Uliel S, Fliess A, Amir A, Unger R
Faculty of Life Sciences, Bar-Ilan University, Ramat-Gan, Israel.
Bioinformatics. 1999 Nov;15(11):930-6. doi: 10.1093/bioinformatics/15.11.930.
Circular permutation of a protein is a genetic operation in which part of the C-terminal of the protein is moved to its N-terminal. Recently, it has been shown that proteins that undergo engineered circular permutations generally maintain their three dimensional structure and biological function. This observation raises the possibility that circular permutation has occurred in Nature during evolution. In this scenario a protein underwent circular permutation into another protein, thereafter both proteins further diverged by standard genetic operations. To study this possibility one needs an efficient algorithm that for a given pair of proteins can detect the underlying event of circular permutations. A possible formal description of the question is: given two sequences, find a circular permutation of one of them under which the edit distance between the proteins is minimal. A naive algorithm might take time proportional to N3 or even N4, which is prohibitively slow for a large-scale survey. A sophisticated algorithm that runs in asymptotic time of N2 was recently suggested, but it is not practical for a large-scale survey.

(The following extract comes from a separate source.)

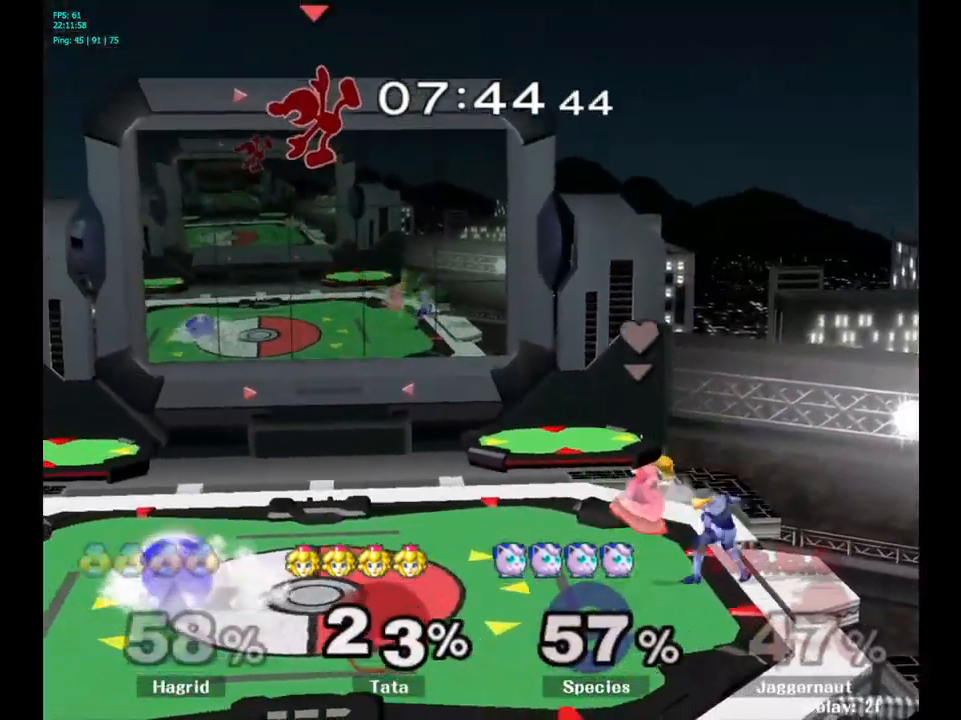
{"buttons": [], "left_stick": "left", "right_stick": "center", "events": [[17, "left_stick", "down-left"], [117, "left_stick", "left"]]}
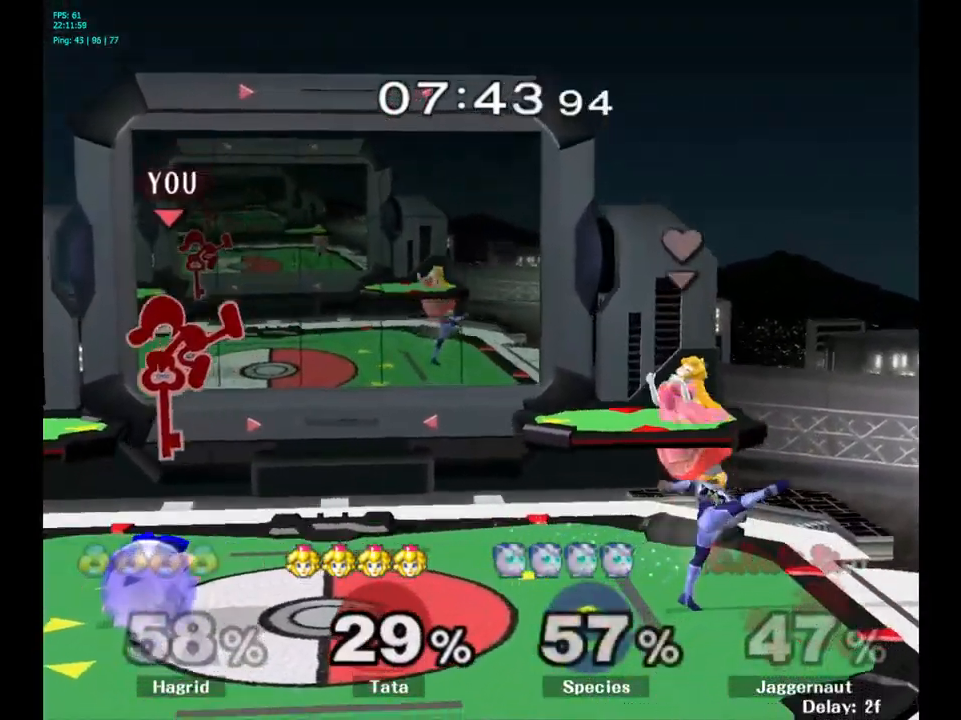
{"buttons": ["R1"], "left_stick": "left", "right_stick": "center", "events": [[400, "R1", "down"]]}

A simple and efficient algorithm that runs in time N2 is presented. The algorithm is based on duplicating one of the two sequences, and then performing a modified version of the standard dynamic programming algorithm. While the algorithm is not guaranteed to find the optimal results, we present data that indicate that in practice the algorithm performs very well.
A Fortran program that calculates the optimal edit distance under circular permutation is available upon request from the authors.
蛋白质的环形排列是一种基因操作,其中蛋白质的部分C末端被移动到其N末端。最近的研究表明,经过工程化环形排列的蛋白质通常能保持其三维结构和生物学功能。这一观察结果增加了环形排列在自然进化过程中发生的可能性。在这种情况下,一种蛋白质经过环形排列变成了另一种蛋白质,此后这两种蛋白质通过标准基因操作进一步分化。为了研究这种可能性,需要一种高效的算法,对于给定的一对蛋白质,该算法能够检测到潜在的环形排列事件。这个问题的一种可能的形式化描述是:给定两个序列,找到其中一个序列的环形排列,使得这两种蛋白质之间的编辑距离最小。一个简单的算法可能需要与N3甚至N4成比例的时间,对于大规模的研究来说,这太慢了。最近有人提出了一种在渐近时间N2内运行的复杂算法,但它对于大规模研究并不实用。
提出了一种在时间N2内运行的简单高效算法。该算法基于复制两个序列中的一个,然后执行标准动态规划算法的修改版本。虽然该算法不能保证找到最优结果,但我们提供的数据表明,在实际应用中该算法表现良好。
可根据作者要求提供一个Fortran程序,该程序可计算环形排列下的最优编辑距离。